Problem A:
Duplicate the Havana travel piece word for word, starting with "Then finally, one" and going on through "notions upside down.".
Problem B:
Answer these questions from the Havana travel piece:
(i) In what year did the US embargo on Cuba begin?
(ii) Which actor does the "bad boy" resemble?
(iii) What was the second biggest impression Havana made on the writer?

Selected excerpt:

Ever since the 1961 US embargo, Cuba has held a hint of mystique for the Western traveler. Call me silly but I always likened its allure to the attraction that a girl next door feels for the brooding and mysterious “bad boy” who drives her a little lust crazy.
All my female readers past puberty will understand the magnetism of which I speak. You know that slightly cocky, risk-taking, cigar smoking and motorcycle riding James Dean lookalike who, at some point in our lives, was maddeningly close yet still out of reach.
Then finally, one day the unexpected happens. You meet him and the two of you get to spend a little time together. And reality trumps perception. In fact, it turns all your preconceived notions upside down.
That is how I felt when I visited Havana. Next to the sense of stepping into a 1950s time machine, the second biggest impression I got was how devoid it was of swagger. By the end of my stay, I realized it was truly one of the most unpretentious and authentic destinations that I had ever been to.

Material shown:
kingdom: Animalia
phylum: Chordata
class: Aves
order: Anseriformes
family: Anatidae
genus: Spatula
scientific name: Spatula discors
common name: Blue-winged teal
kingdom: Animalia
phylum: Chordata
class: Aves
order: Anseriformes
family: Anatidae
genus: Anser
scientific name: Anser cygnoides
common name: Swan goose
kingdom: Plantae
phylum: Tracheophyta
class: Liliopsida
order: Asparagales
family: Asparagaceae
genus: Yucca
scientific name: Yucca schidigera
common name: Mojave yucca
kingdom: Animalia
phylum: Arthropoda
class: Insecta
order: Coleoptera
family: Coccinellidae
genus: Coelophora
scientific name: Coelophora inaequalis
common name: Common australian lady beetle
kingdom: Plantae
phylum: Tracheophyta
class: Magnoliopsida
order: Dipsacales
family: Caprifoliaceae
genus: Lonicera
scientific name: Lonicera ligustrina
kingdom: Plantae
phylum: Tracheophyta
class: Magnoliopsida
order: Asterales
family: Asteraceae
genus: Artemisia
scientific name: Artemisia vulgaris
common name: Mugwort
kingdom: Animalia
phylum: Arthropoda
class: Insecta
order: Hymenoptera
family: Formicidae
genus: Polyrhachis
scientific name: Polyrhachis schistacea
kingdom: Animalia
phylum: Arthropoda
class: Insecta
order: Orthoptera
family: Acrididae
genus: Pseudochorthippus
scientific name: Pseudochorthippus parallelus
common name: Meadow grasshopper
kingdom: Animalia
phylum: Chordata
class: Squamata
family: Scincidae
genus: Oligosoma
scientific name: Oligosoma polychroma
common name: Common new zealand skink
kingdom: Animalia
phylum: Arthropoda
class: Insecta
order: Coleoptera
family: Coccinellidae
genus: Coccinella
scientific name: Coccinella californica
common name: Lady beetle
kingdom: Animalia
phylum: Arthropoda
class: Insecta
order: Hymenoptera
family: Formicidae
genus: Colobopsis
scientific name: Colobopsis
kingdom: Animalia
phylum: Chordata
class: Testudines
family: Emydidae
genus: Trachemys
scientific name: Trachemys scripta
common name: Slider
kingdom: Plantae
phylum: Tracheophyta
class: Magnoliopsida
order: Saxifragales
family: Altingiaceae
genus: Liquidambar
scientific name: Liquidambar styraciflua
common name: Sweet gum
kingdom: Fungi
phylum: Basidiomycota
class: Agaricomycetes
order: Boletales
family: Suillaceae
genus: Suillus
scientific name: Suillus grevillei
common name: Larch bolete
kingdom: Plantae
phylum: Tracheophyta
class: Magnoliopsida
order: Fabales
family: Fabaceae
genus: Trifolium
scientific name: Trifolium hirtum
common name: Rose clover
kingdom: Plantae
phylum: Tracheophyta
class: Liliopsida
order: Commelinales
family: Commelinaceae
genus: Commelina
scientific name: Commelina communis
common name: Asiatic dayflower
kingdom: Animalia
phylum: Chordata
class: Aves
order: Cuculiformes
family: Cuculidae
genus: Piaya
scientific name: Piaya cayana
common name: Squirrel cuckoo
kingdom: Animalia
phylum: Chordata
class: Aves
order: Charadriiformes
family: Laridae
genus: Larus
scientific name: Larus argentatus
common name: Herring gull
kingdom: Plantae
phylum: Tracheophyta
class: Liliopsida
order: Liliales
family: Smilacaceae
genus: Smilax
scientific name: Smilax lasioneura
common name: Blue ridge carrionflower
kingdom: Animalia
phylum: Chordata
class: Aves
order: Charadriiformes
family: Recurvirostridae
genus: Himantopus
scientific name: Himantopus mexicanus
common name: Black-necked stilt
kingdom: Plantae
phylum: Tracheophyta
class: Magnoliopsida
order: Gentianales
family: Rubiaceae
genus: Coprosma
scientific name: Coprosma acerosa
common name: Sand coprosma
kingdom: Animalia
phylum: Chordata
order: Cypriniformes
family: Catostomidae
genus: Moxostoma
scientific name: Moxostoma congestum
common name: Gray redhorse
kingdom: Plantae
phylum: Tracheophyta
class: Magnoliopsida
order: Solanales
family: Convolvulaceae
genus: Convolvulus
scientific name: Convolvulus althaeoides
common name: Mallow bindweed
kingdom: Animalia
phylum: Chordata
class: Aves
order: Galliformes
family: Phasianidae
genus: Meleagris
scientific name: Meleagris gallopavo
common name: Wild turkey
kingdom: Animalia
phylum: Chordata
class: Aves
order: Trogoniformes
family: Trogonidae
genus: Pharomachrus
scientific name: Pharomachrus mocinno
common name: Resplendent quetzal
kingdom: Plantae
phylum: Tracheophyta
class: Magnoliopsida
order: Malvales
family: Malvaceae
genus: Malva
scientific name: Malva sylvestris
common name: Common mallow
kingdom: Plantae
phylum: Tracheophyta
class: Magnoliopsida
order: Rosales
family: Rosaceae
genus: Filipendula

Written reply A:
Then finally, one day the unexpected happens. You meet him and the two of you get to spend a little time together. And reality trumps perception. In fact, it turns all your preconceived notions upside down.

Written reply B:
(i) 1961
(ii) James Dean
(iii) How devoid it was of swagger